PTT Plc’s share price on Thursday morning closed at Bt42.50 per share, a Bt0.75 drop per share or down 1.73 per cent from Wednesday when the company and its subsidiaries reported Earnings before Interest, Tax, Depreciation and Amortisation (EBITDA) of Bt73.80 billion, an 8.3 per cent decrease of Bt6.71 billion from the first quarter of 2019.

The drop was mainly related to conditions in the petrochemical and refining businesses, as well as the oil business from higher stock loss in the second quarter of this year. That followed a lowering of the crude oil price from US$67.2 per barrel at the end of the first quarter of this year to $64.9 per barrel at the end of the second quarter.

Additionally, most petroleum crack spreads and petrochemical spreads, both olefins and aromatics, decreased in the second quarter. Nevertheless, performance of the gas business group increased when compared with the last quarter, mainly from PTT’s natural gas sales and marketing businesses (S&M) and the gas separation plant (GSP) business following higher sales volumes. Also contributing was the performance of petroleum exploration and production business, which improved with the rise in both average sales volumes and selling prices.

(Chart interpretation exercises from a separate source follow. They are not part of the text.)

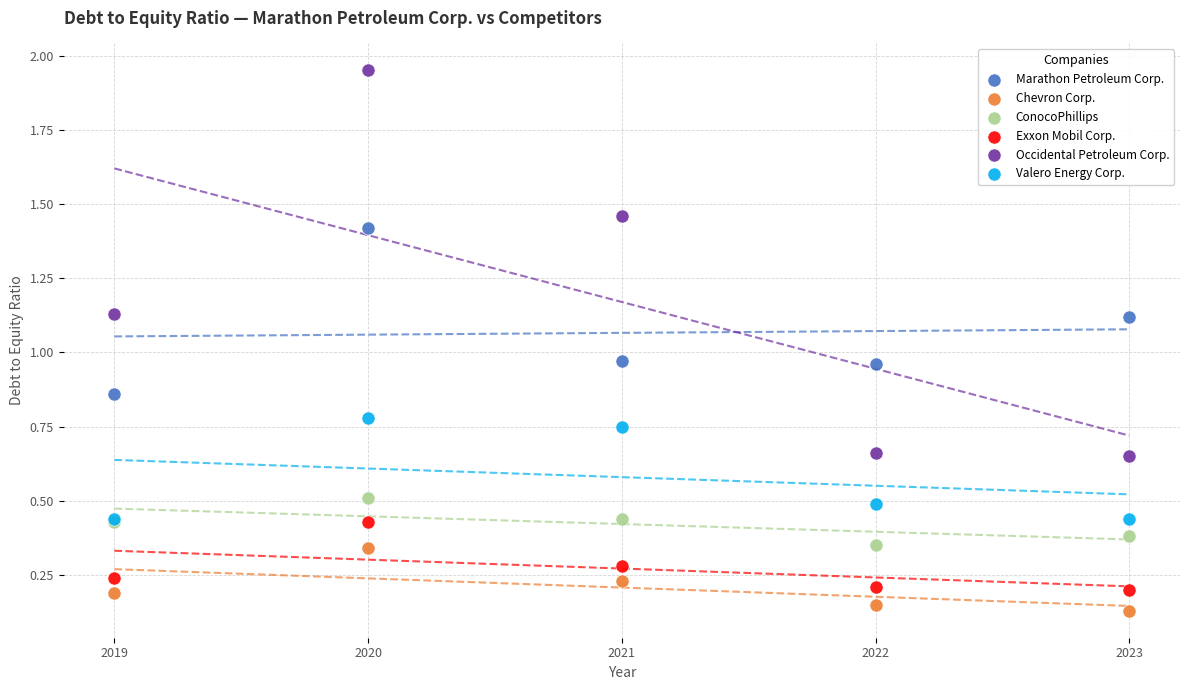

Which series has the largest Y range (max minus min)?

Occidental Petroleum Corp.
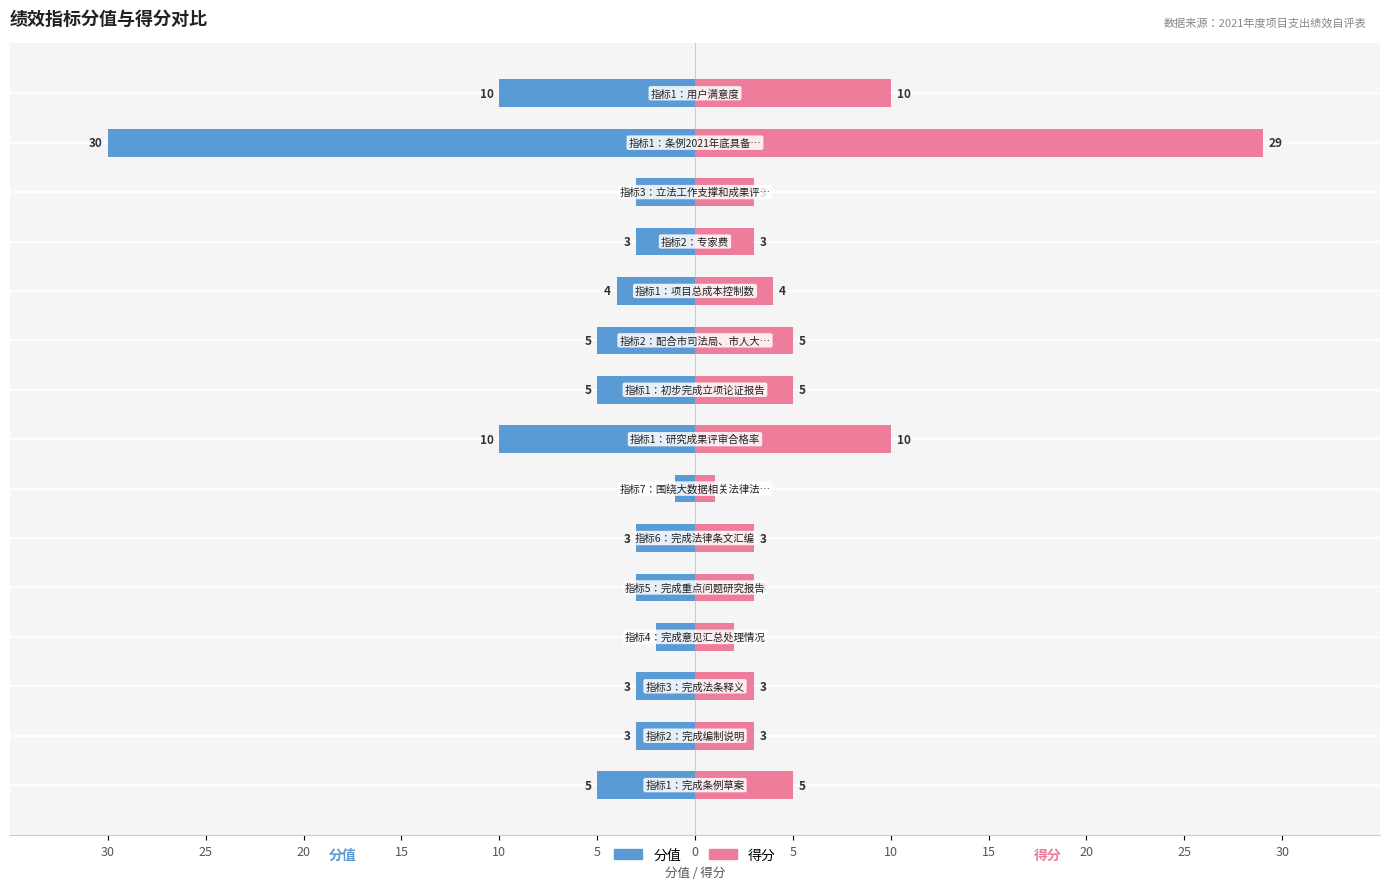

At how many categories does at least one series exceed 25?

1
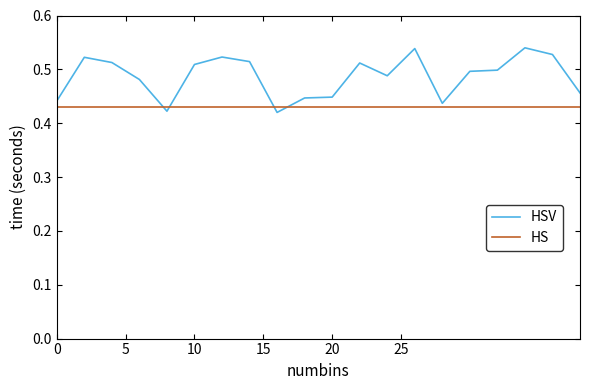

Which series has the largest total across all categories?

HSV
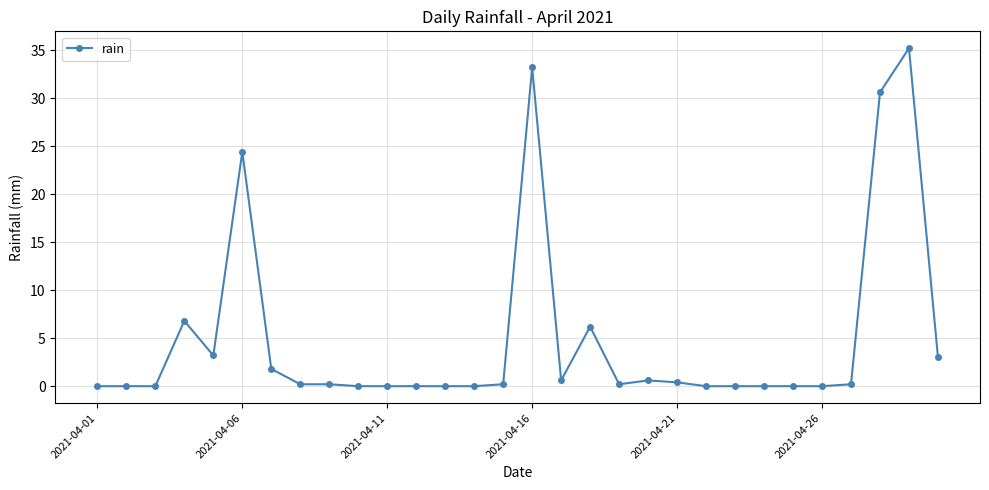

True or false: there are more than 1 points higher than both neighbors.

True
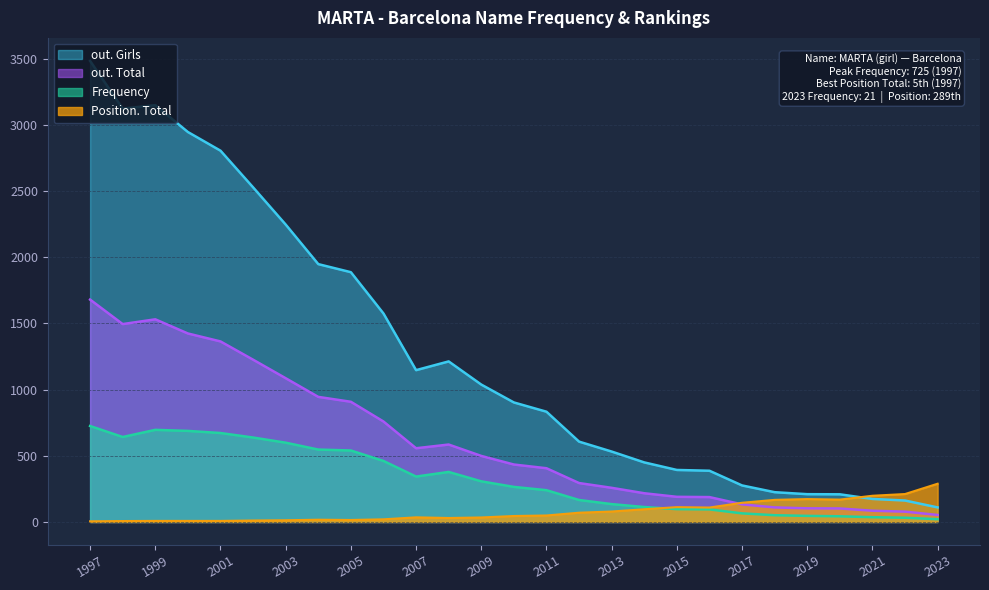

Is the value of out. Girls at 2011 greater than the value of out. Total at 2004?

No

As well, the performance of technology and engineering businesses increased mainly from the better performance of Global Power Synergy Plc (GPSC) from the full recognition of Glow Energy Plc (GLOW)’s performance in the second quarter of this year.

In this quarter, PTT and its subsidiaries incurred additional compensation from the new Labour Protection Act for its affiliates. In this regard, net income in the second quarter of this year was Bt25.93 billion, an 11.5 per cent or Bt3.37 billion decrease from the first quarter of this year’s Bt29.31 billion in line with the drop in EBITDA as aforementioned. In the meantime, depreciation and amortisation of technology and engineering businesses, and income tax expenses of petroleum exploration and production business also rose.

In addition, there were higher gains on derivatives from PTT Exploration and Production Plc (PTTEP), PTT International Trading Pte Ltd (PTTT) and affiliates in petrochemical and refining businesses, as well as higher unrealised gains on foreign exchange rates from foreign currency loans due to higher Baht appreciation when compared to the previous quarter.

In the First half of 2019, PTT and its subsidiaries reported EBITDA of Bt154.32 billion, a 19.1 per cent drop of Bt36.48 billion – or 19.1 per cent from the first half of 2018 of Bt190.81 billion. This was primarily due to the softened performance of petrochemical and refining businesses from the decline of most petroleum crack spreads, especially gasoline spreads, as well as lower stock gains that resulted from the rise in the crude oil price in the first half of 2018 compared to the first half of 2019.

Olefin and aromatic spreads also decreased. Likewise, the gas business group recorded softened performance due to lower gross profit of PTT’s GSP business following lower selling prices referenced to a significant drop in petrochemical prices and higher natural gas costs. Nevertheless, the recurring profit improved from the performance of petroleum exploration and production businesses, which increased from the rise in average sales volume and selling prices, as well as, in technology and engineering businesses’ performance, mainly from GPSC’s acquisition of GLOW in March 2019.

In the first half of this year, PTT and its subsidiaries recorded higher selling and administrative expenses. In this regard, net income in the first half of this year was Bt55.25 billion, a Bt14.56-billion drop, down 20.9 per cent from the same period of last year of Bt69.81 billion. This was in line with the decline of EBITDA as aforementioned and higher depreciation and amortisation expenses from PTTEP and GPSC.

Nonetheless, there were lower income tax expenses following decreased net incomes, a loss on derivatives, as well as higher foreign exchange rate gains. Those gains were due to the appreciation of the Thai Baht against the US Dollar in the first half of 2019 when compared with the depreciation of the Thai Baht in the first half of last year, according to the company reports to the Stock Exchange of Thailand on Wednesday.